■ **Work task**:
Search the records for lines that contain the word "alltalos". Copy them all.

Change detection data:
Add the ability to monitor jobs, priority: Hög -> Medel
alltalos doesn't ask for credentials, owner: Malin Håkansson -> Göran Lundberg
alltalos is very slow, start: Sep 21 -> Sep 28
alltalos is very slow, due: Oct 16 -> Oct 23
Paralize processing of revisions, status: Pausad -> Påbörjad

■ **Expected output**:
alltalos doesn't ask for credentials, owner: Malin Håkansson -> Göran Lundberg
alltalos is very slow, start: Sep 21 -> Sep 28
alltalos is very slow, due: Oct 16 -> Oct 23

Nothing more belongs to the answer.